David Clark, chief customer officer at Frasers Group, said the partnership will help the brands involved meet consumers where they are today, while anticipating where they will head next.

“The digital customer ecosystem is evolving faster than ever, and so are customer expectations,” Clark said in a statement. “Through this partnership, Frasers Group is now at the forefront of this evolution to deliver enhanced customer experiences across ChatGPT, Gemini and Perplexity, including native payment in ChatGPT, across Sports Direct, Flannels and Frasers. This marks a shift in our digital capabilities, delivering an even more intuitive and personalized shopping experience for our consumers.”

This announcement follows retail giant Walmart’s announcement that it had in partnership with OpenAI to make items available for purchase directly in ChatGPT. The companies have not revealed when Walmart items will be available through Instant Checkout, but items on Etsy can be actively purchased on the ChatGPT platform. OpenAI announced that “thousands” of Shopify merchants will also be available in the near future, including Vuori and Skims.

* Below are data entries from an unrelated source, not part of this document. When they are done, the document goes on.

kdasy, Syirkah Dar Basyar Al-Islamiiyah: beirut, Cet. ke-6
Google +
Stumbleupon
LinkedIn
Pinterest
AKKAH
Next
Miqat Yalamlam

Andrew Burton, CEO of Commercetools, said the integration of Frasers Group comes at a critical juncture for the fashion, clothing and retail sectors.

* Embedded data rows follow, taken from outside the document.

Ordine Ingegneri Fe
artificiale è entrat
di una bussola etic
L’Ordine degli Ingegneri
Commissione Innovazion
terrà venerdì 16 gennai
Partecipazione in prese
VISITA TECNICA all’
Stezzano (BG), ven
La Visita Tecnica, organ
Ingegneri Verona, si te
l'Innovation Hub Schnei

“The future of commerce is agentic, and it’s coming faster than most retailers think,” Burton said in a statement. “Frasers Group understands that when customers begin to delegate their purchases to agents or shop through an LLM, the retailers who win will be those prepared to deliver seamless, reliable and consistent experiences through these agents,” Burton said in a statement.

Google announced last week that it has expanded its AI-powered generative virtual try-on tool, which lets consumers view items on a virtual version of their own image, to include shoes.

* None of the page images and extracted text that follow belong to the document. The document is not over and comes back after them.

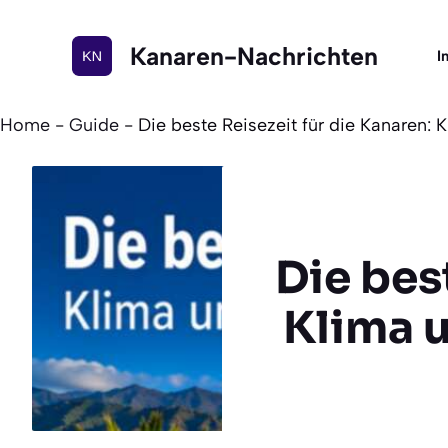
Zum
Inhalt
Kanaren-Nachrichten
I
springen
Home
-
Guide
-
Die beste Reisezeit für die Kanaren: 
Die bes
Klima u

The company’s virtual try-on tool, which it expanded a few months agoallows users to see what a single item of clothing might look like on their own body. To test the tool, users upload a full photo of themselves.

Google said it uses “cutting-edge AI that accurately perceives shapes and depths, preserving those subtleties when it shows you what something would look like on you.”

Unlike other companies, Google’s trial experience is limited to one item at a time. So, for example, if a consumer buys a pair of ASOS heels, they can’t also put the shirt of their choice on their digital avatar.

The experience appears to be another game of personalization as big tech companies continue to advance their AI-driven offerings and consumers shift their purchasing habits.

First look announced this week that it is allowing “major retailers” to beta test a new conversational AI co-pilot it calls Ellis.

First Insight hasn’t revealed which of its customers have started participating in the beta test, but it is partnering with companies like Under Armour, Kohl’s, Francesca’s and Marks & Spencer.

Ellis is intended to help brands and retailers with scenario planning, leveraging predictive analytics and natural language processing (NLP) to provide real-time insights that can shorten the decision process.

First Insight said Ellis can leverage internal data to help planners, merchandisers and other retail professionals ensure their assortments match consumers’ interests and expectations; understand the best price for specific items; forecast demand; align marketing spend and campaigns with sales goals; reduce time to market and much more.

First Insight is testing the tool as retailers head into the holiday season, which is one of the most critical times of the calendar year for the industry. This is especially true as the macroeconomic environment fluctuates and vacation spending among certain generations, particularly Gen Z, is expected to decline.

Greg Petro, CEO of First Insight, said the tool will help brands and retailers integrate data into many of the decisions they make, which can enrich the decision and provide solid reasoning for their actions, rather than making decisions based solely on intuition and historical spending habits.

“Retail no longer wins on intuition,” Petro said in a statement. “Ellis turns signals into decisions (on products, pricing and promotions) when retailers need them most and with competitive insight never before available. It’s about speed with confidence: protecting margins, finding growth and staying in step with customers as they evolve.”